Leaving the Haanja Upland, we drove along the western shore of Lake Peipus, inhabited by Estonia’s Russian-speaking minority. There, on an icy rural lane, we spotted an old man wearing a thin coat and leather-soled shoes, without a hat or gloves, floundering in a snow-filled ditch. Stopping, I clambered down and offered him a hand. ‘I do not want your help,’ he snarled in surprisingly decent English, roughly pushing me off, falling flat on his back again. After a few more similar exchanges, we drove off and left him, rather nonplussed. It was -20°C and would be dark in an hour.
As the snow continued to fall, the road conditions got quite challenging though, for a novice, I think I handled them reasonably well – excepting the one occasion we pirouetted through a junction, and the time we hit black ice and snaked down the highway at 100 km/h, staring helplessly into the headlights of an oncoming lorry.
The final stage was from Tartu to Tallinn in a full-on blizzard, replete with slanting snow, freezing fog and a gusting wind that whipped snowdrifts across the road so I could barely see beyond the bonnet. With the Nissan backfiring and stuttering, and its tail lights not really working, we slithered gratefully into the hotel parking lot down by the port. Despite the lack of a chequered flag or cheering crowd, we felt a surge of elation as if we’d won a Grand Prix – even if the Germans were quick to point out they’d beaten us in. After nine days and nearly 3 000 km, you might expect there to be a small pang in my heart when I handed back the Nissan’s keys to Attila, but there was not.
That evening, in a pub in the old town, the Danes explained how they’d repaired their headlights with chewing gum; the Indians recounted how they’d skidded into a ditch; the Germans were declared the overall winners; and we all celebrated like people who didn’t have to get up in the dark to shovel snow off the car.
The Taxibob in Sigulda, Latvia, is one of the top winter attractions for visitors.
GOOD TO KNOW
The Baltic Run is an organised annual event. The next one starts in Kraków (Poland) on 28 December 2017, ending in Tallinn (Estonia) on 5 January 2018. www.balticrun.com
There are various packages available. The most comprehensive, including hotel accommodation, local SIM card and 4WD vehicle, costs 4 650 euros for a team of two.

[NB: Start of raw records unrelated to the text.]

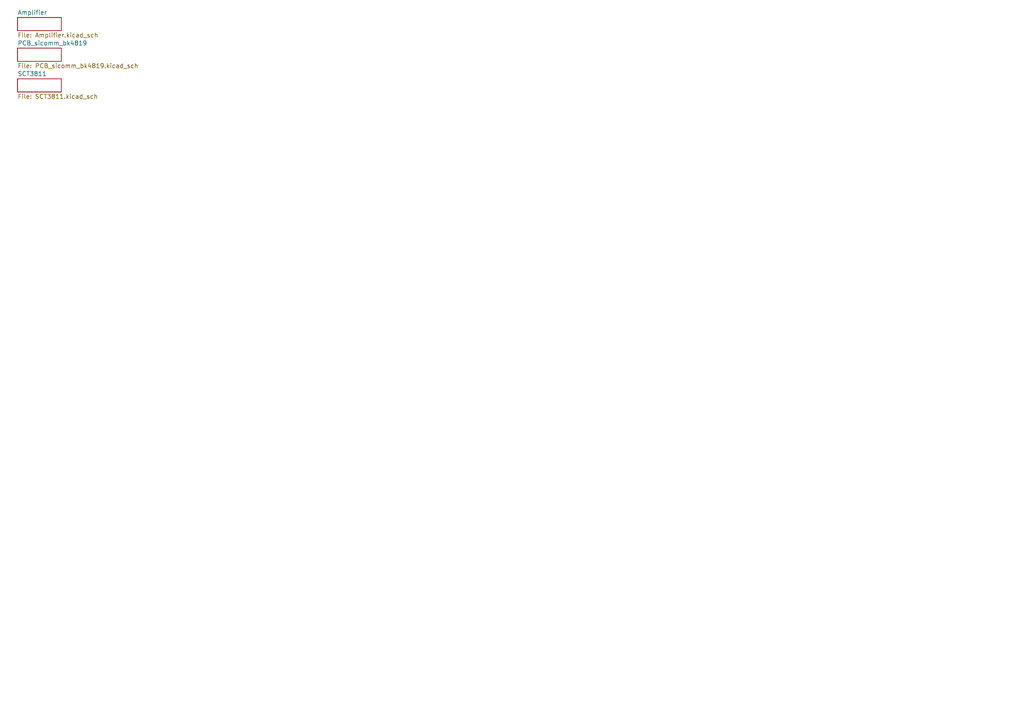
<source format=kicad_sch>
(kicad_sch
	(version 20231120)
	(generator "eeschema")
	(generator_version "8.0")
	(uuid "54e80a51-7b54-4905-a0c5-8a898463be7b")
	(paper "A4")
	(lib_symbols)
	(sheet
		(at 5.08 22.86)
		(size 12.7 3.81)
		(fields_autoplaced yes)
		(stroke
			(width 0)
			(type solid)
		)
		(fill
			(color 0 0 0 0.0000)
		)
		(uuid "3a109753-d504-4a9b-a841-397607579b77")
		(property "Sheetname" "SCT3811"
			(at 5.08 22.1484 0)
			(effects
				(font
					(size 1.27 1.27)
				)
				(justify left bottom)
			)
		)
		(property "Sheetfile" "SCT3811.kicad_sch"
			(at 5.08 27.2546 0)
			(effects
				(font
					(size 1.27 1.27)
				)
				(justify left top)
			)
		)
		(instances
			(project "sicomm_slaveboard_BK4819_v2"
				(path "/54e80a51-7b54-4905-a0c5-8a898463be7b"
					(page "4")
				)
			)
		)
	)
	(sheet
		(at 5.08 5.08)
		(size 12.7 3.81)
		(fields_autoplaced yes)
		(stroke
			(width 0)
			(type solid)
		)
		(fill
			(color 0 0 0 0.0000)
		)
		(uuid "ecf3a5aa-3a28-4b8e-9b25-b32205100f6b")
		(property "Sheetname" "Amplifier"
			(at 5.08 4.3684 0)
			(effects
				(font
					(size 1.27 1.27)
				)
				(justify left bottom)
			)
		)
		(property "Sheetfile" "Amplifier.kicad_sch"
			(at 5.08 9.4746 0)
			(effects
				(font
					(size 1.27 1.27)
				)
				(justify left top)
			)
		)
		(instances
			(project "sicomm_slaveboard_BK4819_v2"
				(path "/54e80a51-7b54-4905-a0c5-8a898463be7b"
					(page "2")
				)
			)
		)
	)
	(sheet
		(at 5.08 13.97)
		(size 12.7 3.81)
		(fields_autoplaced yes)
		(stroke
			(width 0)
			(type solid)
		)
		(fill
			(color 0 0 0 0.0000)
		)
		(uuid "ff6b0692-d420-45ac-bed3-3bd76ff26f16")
		(property "Sheetname" "PCB_sicomm_bk4819"
			(at 5.08 13.2584 0)
			(effects
				(font
					(size 1.27 1.27)
				)
				(justify left bottom)
			)
		)
		(property "Sheetfile" "PCB_sicomm_bk4819.kicad_sch"
			(at 5.08 18.3646 0)
			(effects
				(font
					(size 1.27 1.27)
				)
				(justify left top)
			)
		)
		(instances
			(project "sicomm_slaveboard_BK4819_v2"
				(path "/54e80a51-7b54-4905-a0c5-8a898463be7b"
					(page "3")
				)
			)
		)
	)
	(sheet_instances
		(path "/"
			(page "1")
		)
	)
)

</source>
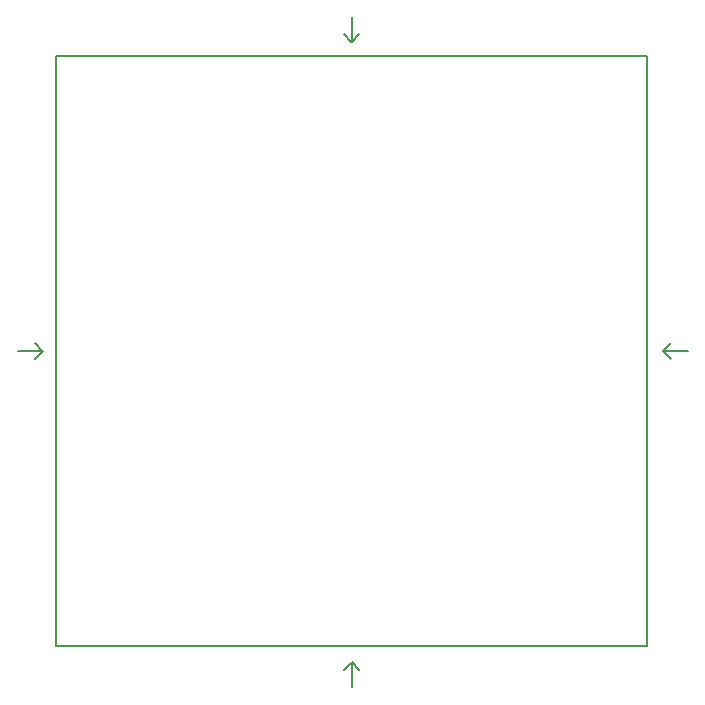
<source format=gko>
%FSTAX44Y44*%
%MOIN*%
%SFA1B1*%

%IPPOS*%
%ADD62C,0.005000*%
%LNrpcb6996130008r01-1*%
%LPD*%
G54D62*
X00019685Y0002559D02*
Y00045275D01*
X0003937*
Y0002559D02*
Y00045275D01*
X00019685Y0002559D02*
X0003937D01*
X00029528Y00024215D02*
Y00025055D01*
X00029268Y00024795D02*
X00029518Y00025045D01*
X00029533Y0002505D02*
X00029788Y00024795D01*
X00029533Y00045729D02*
X00029788Y00045984D01*
X00029268D02*
X00029518Y00045734D01*
X00029528Y00045724D02*
Y00046564D01*
X00018395Y00035432D02*
X00019235D01*
X00018975Y00035692D02*
X00019225Y00035442D01*
X00018975Y00035172D02*
X0001923Y00035427D01*
X0003991D02*
X00040165Y00035172D01*
X00039915Y00035442D02*
X00040165Y00035692D01*
X00039905Y00035432D02*
X00040745D01*
M02*
</source>
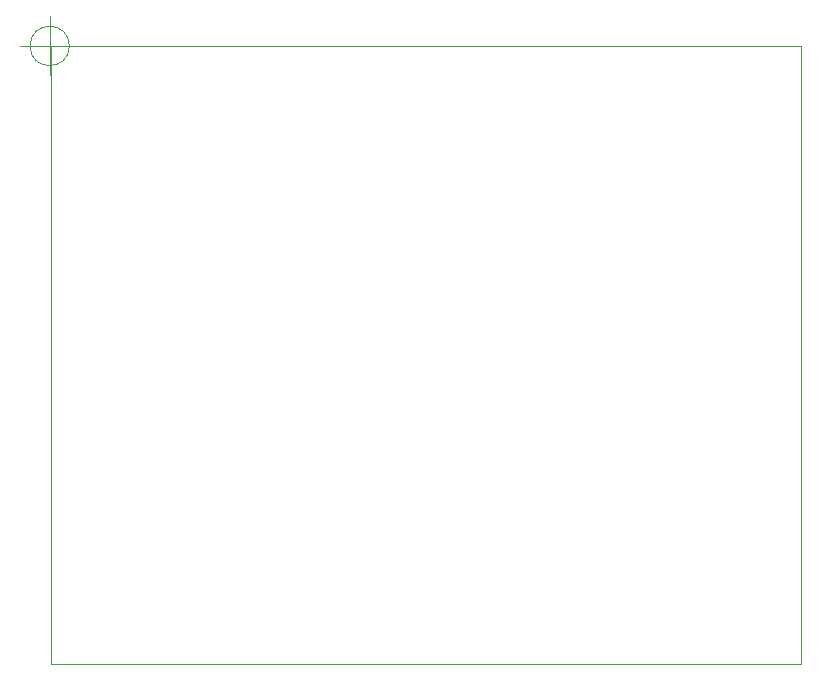
<source format=gbr>
G04 #@! TF.FileFunction,Profile,NP*
%FSLAX46Y46*%
G04 Gerber Fmt 4.6, Leading zero omitted, Abs format (unit mm)*
G04 Created by KiCad (PCBNEW 4.0.2-stable) date 3/8/2017 2:36:32 PM*
%MOMM*%
G01*
G04 APERTURE LIST*
%ADD10C,0.100000*%
G04 APERTURE END LIST*
D10*
X15266666Y-33000000D02*
G75*
G03X15266666Y-33000000I-1666666J0D01*
G01*
X11100000Y-33000000D02*
X16100000Y-33000000D01*
X13600000Y-30500000D02*
X13600000Y-35500000D01*
X77216000Y-85344000D02*
X77216000Y-84328000D01*
X13716000Y-85344000D02*
X77216000Y-85344000D01*
X13716000Y-84836000D02*
X13716000Y-85344000D01*
X13716000Y-84328000D02*
X13716000Y-84836000D01*
X13716000Y-33020000D02*
X13716000Y-33528000D01*
X77216000Y-33020000D02*
X13716000Y-33020000D01*
X77216000Y-33528000D02*
X77216000Y-33020000D01*
X77216000Y-35052000D02*
X77216000Y-33528000D01*
X77216000Y-84328000D02*
X77216000Y-35052000D01*
X13716000Y-33528000D02*
X13716000Y-84328000D01*
M02*

</source>
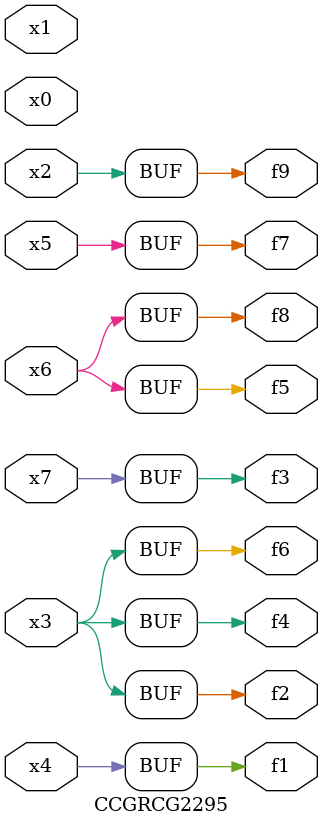
<source format=v>
module CCGRCG2295(
	input x0, x1, x2, x3, x4, x5, x6, x7,
	output f1, f2, f3, f4, f5, f6, f7, f8, f9
);
	assign f1 = x4;
	assign f2 = x3;
	assign f3 = x7;
	assign f4 = x3;
	assign f5 = x6;
	assign f6 = x3;
	assign f7 = x5;
	assign f8 = x6;
	assign f9 = x2;
endmodule

</source>
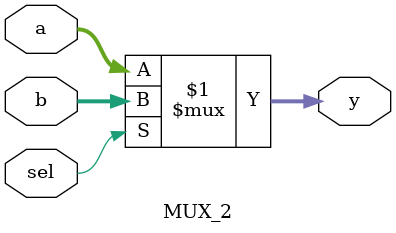
<source format=v>
`timescale 1ns / 1ps

module MUX_2 #(parameter mux_width= 32)(
    input [mux_width-1:0] a,b,
    input sel,
    output [mux_width-1:0] y);
    
    assign y = sel ? b : a; // if select = 1 pick b, otherwise pick a (a = 0, b = 1)

endmodule
</source>
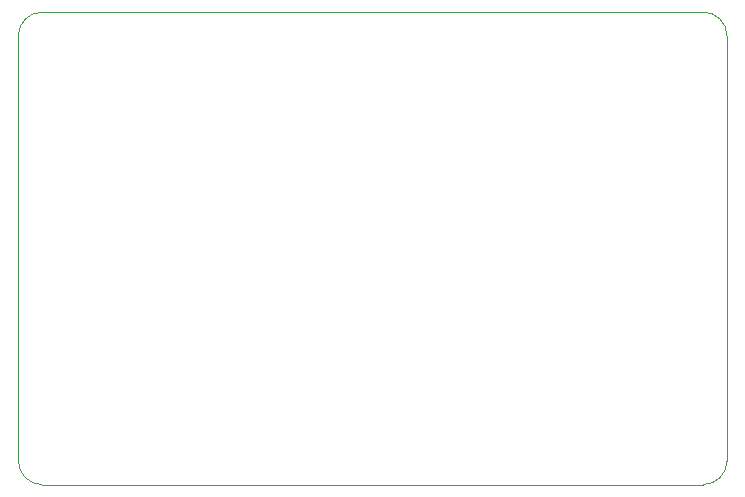
<source format=gm1>
G04 #@! TF.GenerationSoftware,KiCad,Pcbnew,6.0.0*
G04 #@! TF.CreationDate,2022-01-10T14:37:40+01:00*
G04 #@! TF.ProjectId,thermostat,74686572-6d6f-4737-9461-742e6b696361,rev?*
G04 #@! TF.SameCoordinates,Original*
G04 #@! TF.FileFunction,Profile,NP*
%FSLAX46Y46*%
G04 Gerber Fmt 4.6, Leading zero omitted, Abs format (unit mm)*
G04 Created by KiCad (PCBNEW 6.0.0) date 2022-01-10 14:37:40*
%MOMM*%
%LPD*%
G01*
G04 APERTURE LIST*
G04 #@! TA.AperFunction,Profile*
%ADD10C,0.100000*%
G04 #@! TD*
G04 APERTURE END LIST*
D10*
X130000000Y-113000000D02*
G75*
G03*
X132000000Y-115000000I1999999J-1D01*
G01*
X188000000Y-115000000D02*
X132000000Y-115000000D01*
X132000000Y-75000000D02*
X188000000Y-75000000D01*
X130000000Y-113000000D02*
X130000000Y-77000000D01*
X190000000Y-77000000D02*
G75*
G03*
X188000000Y-75000000I-1999999J1D01*
G01*
X188000000Y-115000000D02*
G75*
G03*
X190000000Y-113000000I1J1999999D01*
G01*
X132000000Y-75000000D02*
G75*
G03*
X130000000Y-77000000I-1J-1999999D01*
G01*
X190000000Y-77000000D02*
X190000000Y-113000000D01*
M02*

</source>
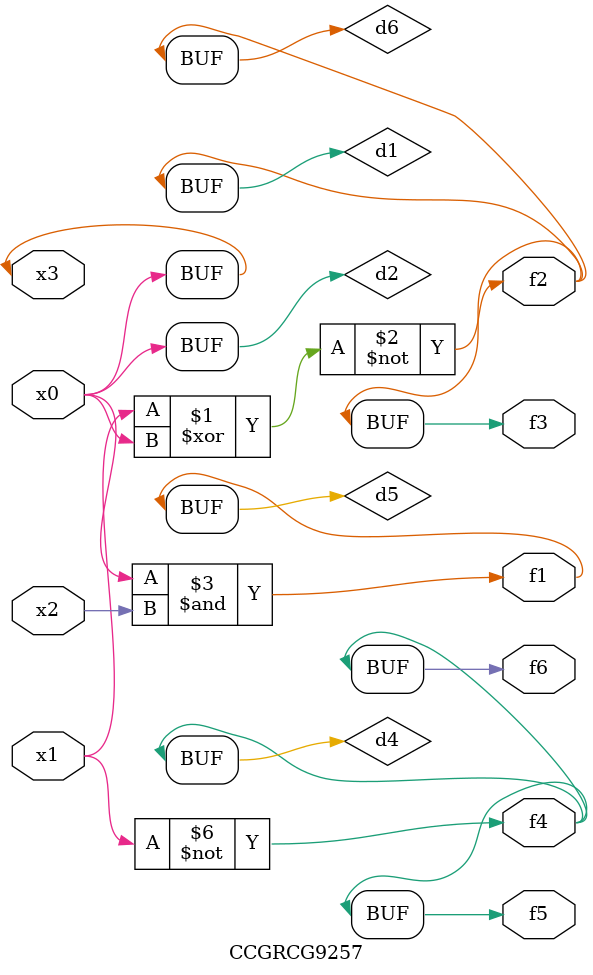
<source format=v>
module CCGRCG9257(
	input x0, x1, x2, x3,
	output f1, f2, f3, f4, f5, f6
);

	wire d1, d2, d3, d4, d5, d6;

	xnor (d1, x1, x3);
	buf (d2, x0, x3);
	nand (d3, x0, x2);
	not (d4, x1);
	nand (d5, d3);
	or (d6, d1);
	assign f1 = d5;
	assign f2 = d6;
	assign f3 = d6;
	assign f4 = d4;
	assign f5 = d4;
	assign f6 = d4;
endmodule

</source>
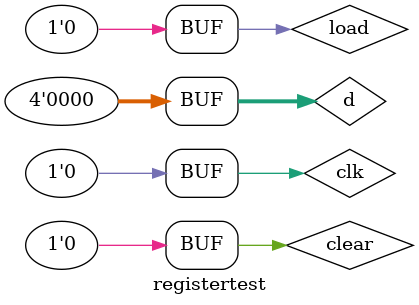
<source format=v>
`timescale 1ns / 1ps


module registertest;

	// Inputs
	reg [3:0] d;
	reg clk;
	reg load;
	reg clear;

	// Outputs
	wire [3:0] q;

	// Instantiate the Unit Under Test (UUT)
	register uut (
		.d(d), 
		.clk(clk), 
		.load(load), 
		.clear(clear), 
		.q(q)
	);

	initial begin
		// Initialize Inputs
		d = 0;
		clk = 0;
		load = 0;
		clear = 0;

		// Wait 100 ns for global reset to finish
		#100;
        
		// Add stimulus here

	end
      
endmodule


</source>
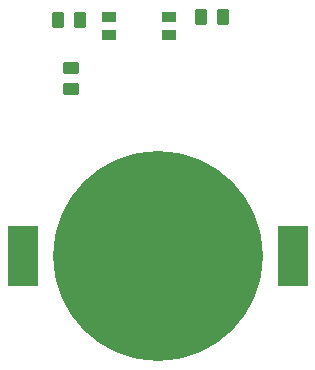
<source format=gbr>
%TF.GenerationSoftware,KiCad,Pcbnew,8.0.6*%
%TF.CreationDate,2024-12-04T16:57:49-05:00*%
%TF.ProjectId,Laser,4c617365-722e-46b6-9963-61645f706362,rev?*%
%TF.SameCoordinates,Original*%
%TF.FileFunction,Paste,Top*%
%TF.FilePolarity,Positive*%
%FSLAX46Y46*%
G04 Gerber Fmt 4.6, Leading zero omitted, Abs format (unit mm)*
G04 Created by KiCad (PCBNEW 8.0.6) date 2024-12-04 16:57:49*
%MOMM*%
%LPD*%
G01*
G04 APERTURE LIST*
G04 Aperture macros list*
%AMRoundRect*
0 Rectangle with rounded corners*
0 $1 Rounding radius*
0 $2 $3 $4 $5 $6 $7 $8 $9 X,Y pos of 4 corners*
0 Add a 4 corners polygon primitive as box body*
4,1,4,$2,$3,$4,$5,$6,$7,$8,$9,$2,$3,0*
0 Add four circle primitives for the rounded corners*
1,1,$1+$1,$2,$3*
1,1,$1+$1,$4,$5*
1,1,$1+$1,$6,$7*
1,1,$1+$1,$8,$9*
0 Add four rect primitives between the rounded corners*
20,1,$1+$1,$2,$3,$4,$5,0*
20,1,$1+$1,$4,$5,$6,$7,0*
20,1,$1+$1,$6,$7,$8,$9,0*
20,1,$1+$1,$8,$9,$2,$3,0*%
G04 Aperture macros list end*
%ADD10RoundRect,0.250000X0.262500X0.450000X-0.262500X0.450000X-0.262500X-0.450000X0.262500X-0.450000X0*%
%ADD11R,1.270000X0.812800*%
%ADD12RoundRect,0.250000X-0.262500X-0.450000X0.262500X-0.450000X0.262500X0.450000X-0.262500X0.450000X0*%
%ADD13R,2.540000X5.080000*%
%ADD14C,17.780000*%
%ADD15RoundRect,0.250000X-0.450000X0.262500X-0.450000X-0.262500X0.450000X-0.262500X0.450000X0.262500X0*%
G04 APERTURE END LIST*
D10*
%TO.C,R2*%
X120004493Y-117501508D03*
X118179493Y-117501508D03*
%TD*%
D11*
%TO.C,D1*%
X127540000Y-117238000D03*
X122460000Y-117238000D03*
X122460000Y-118762000D03*
X127540000Y-118762000D03*
%TD*%
D12*
%TO.C,R3*%
X130255775Y-117275783D03*
X132080775Y-117275783D03*
%TD*%
D13*
%TO.C,BT1*%
X115140000Y-137500000D03*
X138000000Y-137500000D03*
D14*
X126570000Y-137500000D03*
%TD*%
D15*
%TO.C,R1*%
X119233071Y-121526740D03*
X119233071Y-123351740D03*
%TD*%
M02*

</source>
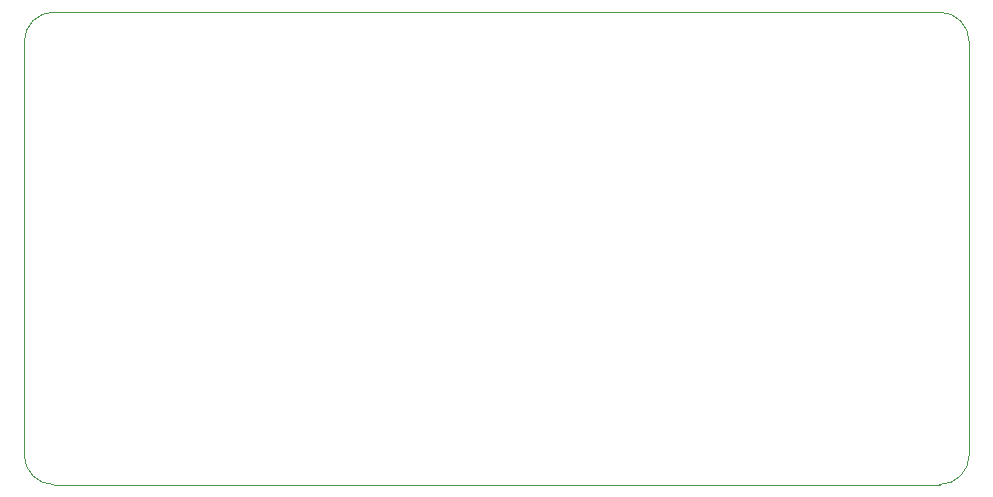
<source format=gbr>
%TF.GenerationSoftware,KiCad,Pcbnew,9.0.6+1*%
%TF.CreationDate,Date%
%TF.ProjectId,Input-Protection,496e7075-742d-4507-926f-74656374696f,+ (Unreleased)*%
%TF.SameCoordinates,Original*%
%TF.FileFunction,Profile,NP*%
%FSLAX46Y46*%
G04 Gerber Fmt 4.6, Leading zero omitted, Abs format (unit mm)*
G04 Created by KiCad*
%MOMM*%
%LPD*%
G01*
G04 APERTURE LIST*
%TA.AperFunction,Profile*%
%ADD10C,0.100000*%
%TD*%
G04 APERTURE END LIST*
D10*
X111565645Y-99150000D02*
X111565645Y-64150000D01*
X114065645Y-101650000D02*
G75*
G02*
X111565600Y-99150000I-45J2500000D01*
G01*
X114065645Y-61650000D02*
X189065645Y-61650000D01*
X111565645Y-64150000D02*
G75*
G02*
X114065645Y-61650045I2499955J0D01*
G01*
X189065645Y-101650000D02*
X114065645Y-101650000D01*
X189065645Y-61650000D02*
G75*
G02*
X191565700Y-64150000I-45J-2500100D01*
G01*
X191565645Y-64150000D02*
X191565645Y-99150000D01*
X191565645Y-99150000D02*
G75*
G02*
X189065645Y-101649945I-2499945J0D01*
G01*
M02*

</source>
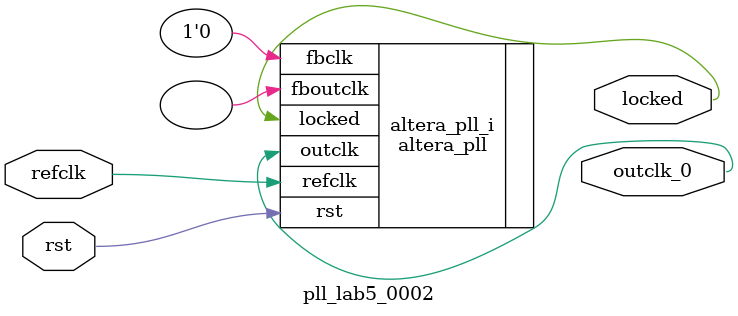
<source format=v>
`timescale 1ns/10ps
module  pll_lab5_0002(

	// interface 'refclk'
	input wire refclk,

	// interface 'reset'
	input wire rst,

	// interface 'outclk0'
	output wire outclk_0,

	// interface 'locked'
	output wire locked
);

	altera_pll #(
		.fractional_vco_multiplier("false"),
		.reference_clock_frequency("50.0 MHz"),
		.operation_mode("direct"),
		.number_of_clocks(1),
		.output_clock_frequency0("10.000000 MHz"),
		.phase_shift0("0 ps"),
		.duty_cycle0(50),
		.output_clock_frequency1("0 MHz"),
		.phase_shift1("0 ps"),
		.duty_cycle1(50),
		.output_clock_frequency2("0 MHz"),
		.phase_shift2("0 ps"),
		.duty_cycle2(50),
		.output_clock_frequency3("0 MHz"),
		.phase_shift3("0 ps"),
		.duty_cycle3(50),
		.output_clock_frequency4("0 MHz"),
		.phase_shift4("0 ps"),
		.duty_cycle4(50),
		.output_clock_frequency5("0 MHz"),
		.phase_shift5("0 ps"),
		.duty_cycle5(50),
		.output_clock_frequency6("0 MHz"),
		.phase_shift6("0 ps"),
		.duty_cycle6(50),
		.output_clock_frequency7("0 MHz"),
		.phase_shift7("0 ps"),
		.duty_cycle7(50),
		.output_clock_frequency8("0 MHz"),
		.phase_shift8("0 ps"),
		.duty_cycle8(50),
		.output_clock_frequency9("0 MHz"),
		.phase_shift9("0 ps"),
		.duty_cycle9(50),
		.output_clock_frequency10("0 MHz"),
		.phase_shift10("0 ps"),
		.duty_cycle10(50),
		.output_clock_frequency11("0 MHz"),
		.phase_shift11("0 ps"),
		.duty_cycle11(50),
		.output_clock_frequency12("0 MHz"),
		.phase_shift12("0 ps"),
		.duty_cycle12(50),
		.output_clock_frequency13("0 MHz"),
		.phase_shift13("0 ps"),
		.duty_cycle13(50),
		.output_clock_frequency14("0 MHz"),
		.phase_shift14("0 ps"),
		.duty_cycle14(50),
		.output_clock_frequency15("0 MHz"),
		.phase_shift15("0 ps"),
		.duty_cycle15(50),
		.output_clock_frequency16("0 MHz"),
		.phase_shift16("0 ps"),
		.duty_cycle16(50),
		.output_clock_frequency17("0 MHz"),
		.phase_shift17("0 ps"),
		.duty_cycle17(50),
		.pll_type("General"),
		.pll_subtype("General")
	) altera_pll_i (
		.rst	(rst),
		.outclk	({outclk_0}),
		.locked	(locked),
		.fboutclk	( ),
		.fbclk	(1'b0),
		.refclk	(refclk)
	);
endmodule


</source>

EasyJet and Ryanair serve Kraków and Tallinn from London.
South African citizens will require a Schengen visa. The Polish consulate is possibly the best one to contact. The organisers can assist you with the necessary documentation.
What to pack
Remember to take very warm clothes (including boots, gloves and a beanie), in case your car breaks down and it’s -25°C outside.